* WRITTEN REQUEST:
Give the lines of the records as a numbered list, from the first line through the line containing "15L159 29L136 38L137", both included. Leave out any blank lines.

_ _ _ _

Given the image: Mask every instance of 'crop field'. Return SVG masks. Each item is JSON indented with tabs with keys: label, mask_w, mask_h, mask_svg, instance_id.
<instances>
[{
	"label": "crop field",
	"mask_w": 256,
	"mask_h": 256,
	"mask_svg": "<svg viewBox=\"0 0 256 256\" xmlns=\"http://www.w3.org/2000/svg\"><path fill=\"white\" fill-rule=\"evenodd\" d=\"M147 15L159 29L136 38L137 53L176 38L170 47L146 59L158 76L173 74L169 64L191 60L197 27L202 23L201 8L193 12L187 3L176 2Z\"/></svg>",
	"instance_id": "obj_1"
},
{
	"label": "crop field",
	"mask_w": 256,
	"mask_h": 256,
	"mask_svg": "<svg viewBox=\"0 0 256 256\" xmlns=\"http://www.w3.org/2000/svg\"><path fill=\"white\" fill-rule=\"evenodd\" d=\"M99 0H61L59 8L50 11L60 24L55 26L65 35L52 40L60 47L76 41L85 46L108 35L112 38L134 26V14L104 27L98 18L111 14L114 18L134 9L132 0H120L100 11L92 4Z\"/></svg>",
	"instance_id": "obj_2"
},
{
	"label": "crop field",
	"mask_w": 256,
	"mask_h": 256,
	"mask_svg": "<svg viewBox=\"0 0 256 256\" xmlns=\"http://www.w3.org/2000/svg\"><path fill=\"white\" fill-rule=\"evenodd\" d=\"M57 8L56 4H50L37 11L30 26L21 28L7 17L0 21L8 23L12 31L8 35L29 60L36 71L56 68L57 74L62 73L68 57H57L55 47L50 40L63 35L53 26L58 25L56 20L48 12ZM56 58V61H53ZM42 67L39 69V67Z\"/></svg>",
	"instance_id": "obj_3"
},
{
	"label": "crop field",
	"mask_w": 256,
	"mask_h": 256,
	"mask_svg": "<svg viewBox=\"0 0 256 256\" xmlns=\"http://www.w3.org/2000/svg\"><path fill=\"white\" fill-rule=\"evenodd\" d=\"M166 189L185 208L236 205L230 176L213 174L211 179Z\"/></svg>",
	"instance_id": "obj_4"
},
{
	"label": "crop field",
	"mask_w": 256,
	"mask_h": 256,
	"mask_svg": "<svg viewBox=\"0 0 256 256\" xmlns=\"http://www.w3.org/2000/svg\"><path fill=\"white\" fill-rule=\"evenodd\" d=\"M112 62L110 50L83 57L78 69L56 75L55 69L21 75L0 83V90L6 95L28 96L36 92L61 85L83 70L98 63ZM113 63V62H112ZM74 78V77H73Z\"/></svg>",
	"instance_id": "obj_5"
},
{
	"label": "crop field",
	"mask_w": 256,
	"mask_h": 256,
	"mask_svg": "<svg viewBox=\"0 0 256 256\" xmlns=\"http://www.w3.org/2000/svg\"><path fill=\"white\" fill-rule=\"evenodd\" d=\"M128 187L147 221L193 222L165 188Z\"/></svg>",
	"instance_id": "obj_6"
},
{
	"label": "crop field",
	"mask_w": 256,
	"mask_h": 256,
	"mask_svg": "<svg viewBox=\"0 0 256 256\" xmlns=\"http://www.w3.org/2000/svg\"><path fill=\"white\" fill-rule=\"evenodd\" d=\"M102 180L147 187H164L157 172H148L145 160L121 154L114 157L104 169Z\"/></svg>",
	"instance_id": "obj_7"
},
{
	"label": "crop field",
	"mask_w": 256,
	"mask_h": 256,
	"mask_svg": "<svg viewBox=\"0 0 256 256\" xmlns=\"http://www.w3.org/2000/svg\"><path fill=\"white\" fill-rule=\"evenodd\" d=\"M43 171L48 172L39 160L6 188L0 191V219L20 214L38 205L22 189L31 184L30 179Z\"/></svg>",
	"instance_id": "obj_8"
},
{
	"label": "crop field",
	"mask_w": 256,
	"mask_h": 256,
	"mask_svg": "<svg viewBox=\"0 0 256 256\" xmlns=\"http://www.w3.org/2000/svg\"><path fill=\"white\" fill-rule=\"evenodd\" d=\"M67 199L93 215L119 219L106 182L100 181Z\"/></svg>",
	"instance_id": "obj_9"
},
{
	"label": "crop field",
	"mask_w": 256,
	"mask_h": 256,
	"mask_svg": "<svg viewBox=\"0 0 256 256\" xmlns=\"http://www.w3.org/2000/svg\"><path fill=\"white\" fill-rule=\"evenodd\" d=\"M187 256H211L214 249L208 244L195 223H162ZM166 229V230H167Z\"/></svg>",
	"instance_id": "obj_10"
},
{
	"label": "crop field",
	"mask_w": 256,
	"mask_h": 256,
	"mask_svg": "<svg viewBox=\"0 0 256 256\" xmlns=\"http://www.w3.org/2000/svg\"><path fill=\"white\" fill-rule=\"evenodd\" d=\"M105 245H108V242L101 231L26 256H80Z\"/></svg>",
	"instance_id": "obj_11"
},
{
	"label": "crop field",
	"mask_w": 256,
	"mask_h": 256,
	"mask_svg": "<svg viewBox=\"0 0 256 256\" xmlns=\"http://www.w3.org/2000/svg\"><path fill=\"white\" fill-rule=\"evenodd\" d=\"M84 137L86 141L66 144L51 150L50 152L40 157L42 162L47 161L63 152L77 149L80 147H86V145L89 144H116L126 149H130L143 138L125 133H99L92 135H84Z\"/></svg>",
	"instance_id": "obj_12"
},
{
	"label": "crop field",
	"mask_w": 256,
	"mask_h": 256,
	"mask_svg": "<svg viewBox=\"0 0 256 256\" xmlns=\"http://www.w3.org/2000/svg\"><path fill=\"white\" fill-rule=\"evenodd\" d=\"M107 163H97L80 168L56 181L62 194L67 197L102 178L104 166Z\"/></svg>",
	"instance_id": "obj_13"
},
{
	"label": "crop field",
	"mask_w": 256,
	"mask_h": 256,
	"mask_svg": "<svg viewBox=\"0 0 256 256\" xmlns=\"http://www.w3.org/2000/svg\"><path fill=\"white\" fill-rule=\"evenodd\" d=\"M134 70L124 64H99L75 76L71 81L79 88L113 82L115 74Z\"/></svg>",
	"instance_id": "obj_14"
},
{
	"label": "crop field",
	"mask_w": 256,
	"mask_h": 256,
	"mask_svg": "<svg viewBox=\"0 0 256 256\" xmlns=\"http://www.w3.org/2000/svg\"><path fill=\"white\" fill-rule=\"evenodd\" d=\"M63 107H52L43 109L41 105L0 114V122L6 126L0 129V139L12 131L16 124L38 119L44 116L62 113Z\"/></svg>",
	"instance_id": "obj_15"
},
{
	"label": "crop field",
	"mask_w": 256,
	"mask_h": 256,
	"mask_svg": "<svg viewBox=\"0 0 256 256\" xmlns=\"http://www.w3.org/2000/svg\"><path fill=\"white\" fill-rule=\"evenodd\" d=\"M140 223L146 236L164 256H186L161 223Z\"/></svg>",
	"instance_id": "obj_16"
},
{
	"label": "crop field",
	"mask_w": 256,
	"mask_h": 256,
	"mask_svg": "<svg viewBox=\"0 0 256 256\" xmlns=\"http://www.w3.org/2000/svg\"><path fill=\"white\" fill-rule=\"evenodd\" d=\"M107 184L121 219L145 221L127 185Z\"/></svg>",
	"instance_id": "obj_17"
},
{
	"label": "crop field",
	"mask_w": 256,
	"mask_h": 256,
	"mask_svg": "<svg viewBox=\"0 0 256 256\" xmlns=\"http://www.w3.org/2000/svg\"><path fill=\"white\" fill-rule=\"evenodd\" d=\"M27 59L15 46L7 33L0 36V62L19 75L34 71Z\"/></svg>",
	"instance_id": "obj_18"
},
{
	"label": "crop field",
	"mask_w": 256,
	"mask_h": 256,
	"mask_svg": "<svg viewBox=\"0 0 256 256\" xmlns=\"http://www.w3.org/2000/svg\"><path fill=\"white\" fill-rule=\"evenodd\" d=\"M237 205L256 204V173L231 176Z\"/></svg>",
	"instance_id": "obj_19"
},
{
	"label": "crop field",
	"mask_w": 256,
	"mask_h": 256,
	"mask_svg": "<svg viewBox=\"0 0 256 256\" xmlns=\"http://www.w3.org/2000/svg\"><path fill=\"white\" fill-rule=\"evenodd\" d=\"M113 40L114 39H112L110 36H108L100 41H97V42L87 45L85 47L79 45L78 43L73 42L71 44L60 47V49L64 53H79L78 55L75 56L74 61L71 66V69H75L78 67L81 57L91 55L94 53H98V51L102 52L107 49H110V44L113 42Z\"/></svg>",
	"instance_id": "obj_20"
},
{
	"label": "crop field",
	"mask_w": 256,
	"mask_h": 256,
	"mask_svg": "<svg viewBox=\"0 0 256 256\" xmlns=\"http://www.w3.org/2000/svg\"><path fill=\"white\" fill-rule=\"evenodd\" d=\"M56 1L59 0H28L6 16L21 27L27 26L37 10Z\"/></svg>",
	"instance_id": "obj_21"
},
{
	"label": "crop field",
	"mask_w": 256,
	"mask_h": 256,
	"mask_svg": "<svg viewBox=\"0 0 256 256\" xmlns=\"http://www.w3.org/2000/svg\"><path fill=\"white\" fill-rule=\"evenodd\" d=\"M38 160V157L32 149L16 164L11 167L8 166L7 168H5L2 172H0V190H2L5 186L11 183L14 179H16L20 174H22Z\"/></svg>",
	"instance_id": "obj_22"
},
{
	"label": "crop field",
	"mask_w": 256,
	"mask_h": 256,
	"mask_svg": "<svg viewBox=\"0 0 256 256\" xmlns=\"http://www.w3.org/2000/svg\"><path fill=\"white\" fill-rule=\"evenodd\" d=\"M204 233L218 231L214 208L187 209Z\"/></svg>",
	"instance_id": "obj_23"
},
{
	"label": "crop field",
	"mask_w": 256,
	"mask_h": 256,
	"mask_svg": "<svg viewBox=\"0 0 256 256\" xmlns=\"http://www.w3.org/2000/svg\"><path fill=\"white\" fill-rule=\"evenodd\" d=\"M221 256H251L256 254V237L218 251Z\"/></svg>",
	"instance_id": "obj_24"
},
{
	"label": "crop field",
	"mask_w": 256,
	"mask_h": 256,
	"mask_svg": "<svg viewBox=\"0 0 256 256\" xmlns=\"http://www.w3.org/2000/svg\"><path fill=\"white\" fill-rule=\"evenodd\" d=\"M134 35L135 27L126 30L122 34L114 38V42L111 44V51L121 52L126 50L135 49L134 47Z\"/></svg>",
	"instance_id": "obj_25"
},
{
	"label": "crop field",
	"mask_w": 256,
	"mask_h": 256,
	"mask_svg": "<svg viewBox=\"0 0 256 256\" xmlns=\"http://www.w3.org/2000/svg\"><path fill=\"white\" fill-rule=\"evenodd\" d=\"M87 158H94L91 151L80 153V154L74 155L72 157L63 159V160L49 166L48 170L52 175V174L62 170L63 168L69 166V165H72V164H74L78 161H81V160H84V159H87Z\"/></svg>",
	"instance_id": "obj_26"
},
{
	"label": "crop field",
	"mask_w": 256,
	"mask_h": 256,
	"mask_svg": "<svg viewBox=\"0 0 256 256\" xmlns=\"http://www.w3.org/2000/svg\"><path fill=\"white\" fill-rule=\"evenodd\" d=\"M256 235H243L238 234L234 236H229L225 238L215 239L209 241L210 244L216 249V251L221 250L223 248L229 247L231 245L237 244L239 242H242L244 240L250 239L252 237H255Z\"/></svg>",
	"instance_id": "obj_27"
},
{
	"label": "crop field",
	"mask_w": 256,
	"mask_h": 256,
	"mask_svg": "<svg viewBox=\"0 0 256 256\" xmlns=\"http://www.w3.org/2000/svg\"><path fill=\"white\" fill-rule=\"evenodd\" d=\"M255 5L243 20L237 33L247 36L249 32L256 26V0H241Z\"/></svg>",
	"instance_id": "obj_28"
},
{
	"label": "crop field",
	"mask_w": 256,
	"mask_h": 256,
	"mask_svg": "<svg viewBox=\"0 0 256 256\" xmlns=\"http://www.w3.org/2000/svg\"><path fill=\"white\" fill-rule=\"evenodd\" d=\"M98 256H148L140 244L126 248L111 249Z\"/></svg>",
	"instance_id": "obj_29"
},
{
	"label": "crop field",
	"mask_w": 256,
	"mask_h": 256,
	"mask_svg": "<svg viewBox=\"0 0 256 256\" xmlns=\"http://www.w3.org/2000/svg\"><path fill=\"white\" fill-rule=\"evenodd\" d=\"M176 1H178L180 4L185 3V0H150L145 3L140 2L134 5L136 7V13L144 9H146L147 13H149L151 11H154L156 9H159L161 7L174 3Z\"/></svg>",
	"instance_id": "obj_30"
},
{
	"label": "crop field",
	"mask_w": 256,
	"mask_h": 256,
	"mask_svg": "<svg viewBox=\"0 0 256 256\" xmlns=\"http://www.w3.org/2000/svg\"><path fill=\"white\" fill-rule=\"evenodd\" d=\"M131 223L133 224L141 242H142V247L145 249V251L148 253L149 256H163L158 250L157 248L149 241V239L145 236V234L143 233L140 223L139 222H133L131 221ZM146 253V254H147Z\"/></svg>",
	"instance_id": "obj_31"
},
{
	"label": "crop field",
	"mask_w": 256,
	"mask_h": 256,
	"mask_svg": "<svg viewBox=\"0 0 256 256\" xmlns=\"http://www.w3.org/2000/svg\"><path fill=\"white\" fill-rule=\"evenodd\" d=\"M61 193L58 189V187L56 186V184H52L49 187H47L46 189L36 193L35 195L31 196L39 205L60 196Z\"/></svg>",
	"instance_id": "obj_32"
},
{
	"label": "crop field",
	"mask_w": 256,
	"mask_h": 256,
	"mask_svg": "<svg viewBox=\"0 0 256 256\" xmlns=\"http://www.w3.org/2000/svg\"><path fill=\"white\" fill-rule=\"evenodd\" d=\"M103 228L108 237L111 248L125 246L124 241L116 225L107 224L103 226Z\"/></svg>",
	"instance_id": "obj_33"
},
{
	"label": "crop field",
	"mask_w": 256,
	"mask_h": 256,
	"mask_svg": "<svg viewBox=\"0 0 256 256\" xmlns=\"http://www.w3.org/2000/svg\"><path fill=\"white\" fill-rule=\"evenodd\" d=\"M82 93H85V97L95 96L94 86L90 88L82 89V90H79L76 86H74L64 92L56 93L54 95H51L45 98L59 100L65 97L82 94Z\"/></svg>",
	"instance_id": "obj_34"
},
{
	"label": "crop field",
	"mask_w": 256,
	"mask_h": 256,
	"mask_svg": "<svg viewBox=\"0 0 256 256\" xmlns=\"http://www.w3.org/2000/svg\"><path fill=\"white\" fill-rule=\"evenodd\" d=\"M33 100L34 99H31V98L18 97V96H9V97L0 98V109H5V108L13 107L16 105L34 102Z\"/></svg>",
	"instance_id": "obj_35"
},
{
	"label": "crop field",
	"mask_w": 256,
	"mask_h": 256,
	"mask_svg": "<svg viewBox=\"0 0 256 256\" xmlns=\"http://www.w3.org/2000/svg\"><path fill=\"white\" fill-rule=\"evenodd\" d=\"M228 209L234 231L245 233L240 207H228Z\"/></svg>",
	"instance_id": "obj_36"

_ _ _ _

* EXERCISE SOLUTION:
1. Given the image: Mask every instance of 'crop field'. Return SVG masks. Each item is JSON indented with tabs with keys: label, mask_w, mask_h, mask_svg, instance_id.
2. <instances>
3. [{
4. 	"label": "crop field",
5. 	"mask_w": 256,
6. 	"mask_h": 256,
7. 	"mask_svg": "<svg viewBox=\"0 0 256 256\" xmlns=\"http://www.w3.org/2000/svg\"><path fill=\"white\" fill-rule=\"evenodd\" d=\"M147 15L159 29L136 38L137 53L176 38L170 47L146 59L158 76L173 74L169 64L191 60L197 27L202 23L201 8L193 12L187 3L176 2Z\"/></svg>",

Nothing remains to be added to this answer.